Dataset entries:
--- START ---
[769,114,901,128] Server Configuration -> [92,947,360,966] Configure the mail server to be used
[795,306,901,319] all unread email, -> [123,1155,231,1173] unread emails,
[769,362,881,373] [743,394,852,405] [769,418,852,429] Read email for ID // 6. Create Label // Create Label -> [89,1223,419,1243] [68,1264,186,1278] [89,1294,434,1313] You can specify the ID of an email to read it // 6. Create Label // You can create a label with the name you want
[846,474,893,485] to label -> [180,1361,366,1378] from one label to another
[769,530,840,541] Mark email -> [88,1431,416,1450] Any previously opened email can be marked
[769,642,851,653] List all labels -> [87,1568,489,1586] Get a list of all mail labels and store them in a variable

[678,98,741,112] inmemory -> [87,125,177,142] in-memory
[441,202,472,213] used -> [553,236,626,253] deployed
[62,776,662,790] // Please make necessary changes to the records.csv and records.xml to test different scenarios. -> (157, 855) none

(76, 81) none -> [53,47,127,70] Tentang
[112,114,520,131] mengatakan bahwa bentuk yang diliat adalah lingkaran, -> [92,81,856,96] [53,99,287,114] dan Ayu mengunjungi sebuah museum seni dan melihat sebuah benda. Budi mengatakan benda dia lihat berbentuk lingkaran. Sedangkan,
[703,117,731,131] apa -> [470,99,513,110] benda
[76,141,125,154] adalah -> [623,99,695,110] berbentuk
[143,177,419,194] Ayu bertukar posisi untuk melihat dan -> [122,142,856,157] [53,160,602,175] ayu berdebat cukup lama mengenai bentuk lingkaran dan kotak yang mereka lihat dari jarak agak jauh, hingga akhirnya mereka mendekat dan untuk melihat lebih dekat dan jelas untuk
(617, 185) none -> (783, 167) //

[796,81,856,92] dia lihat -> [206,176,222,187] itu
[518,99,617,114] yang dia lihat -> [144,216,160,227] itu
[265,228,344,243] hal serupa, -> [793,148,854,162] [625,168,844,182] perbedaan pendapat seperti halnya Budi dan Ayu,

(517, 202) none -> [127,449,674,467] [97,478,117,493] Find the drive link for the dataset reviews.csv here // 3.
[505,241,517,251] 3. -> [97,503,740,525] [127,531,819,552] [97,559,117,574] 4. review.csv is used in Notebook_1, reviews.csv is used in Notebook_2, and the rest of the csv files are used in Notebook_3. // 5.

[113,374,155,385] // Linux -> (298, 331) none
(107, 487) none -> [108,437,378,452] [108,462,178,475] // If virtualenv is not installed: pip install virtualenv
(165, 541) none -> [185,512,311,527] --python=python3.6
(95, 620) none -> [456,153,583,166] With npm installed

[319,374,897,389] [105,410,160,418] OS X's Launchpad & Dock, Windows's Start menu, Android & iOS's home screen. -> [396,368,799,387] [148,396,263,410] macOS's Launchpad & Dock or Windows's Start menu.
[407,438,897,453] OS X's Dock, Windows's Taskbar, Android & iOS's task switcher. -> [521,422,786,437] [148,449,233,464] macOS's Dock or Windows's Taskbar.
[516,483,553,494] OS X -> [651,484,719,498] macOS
--- END ---
*Exercise requirements*: In the entries above, one line contains "[441,202,472,213] used ->" and another contains "(76, 81) none -> [53,47,127,70] Tentang". Reproduce exactly those two lines and the lines between them, nothing else.

*Response to this exercise*:
[441,202,472,213] used -> [553,236,626,253] deployed
[62,776,662,790] // Please make necessary changes to the records.csv and records.xml to test different scenarios. -> (157, 855) none

(76, 81) none -> [53,47,127,70] Tentang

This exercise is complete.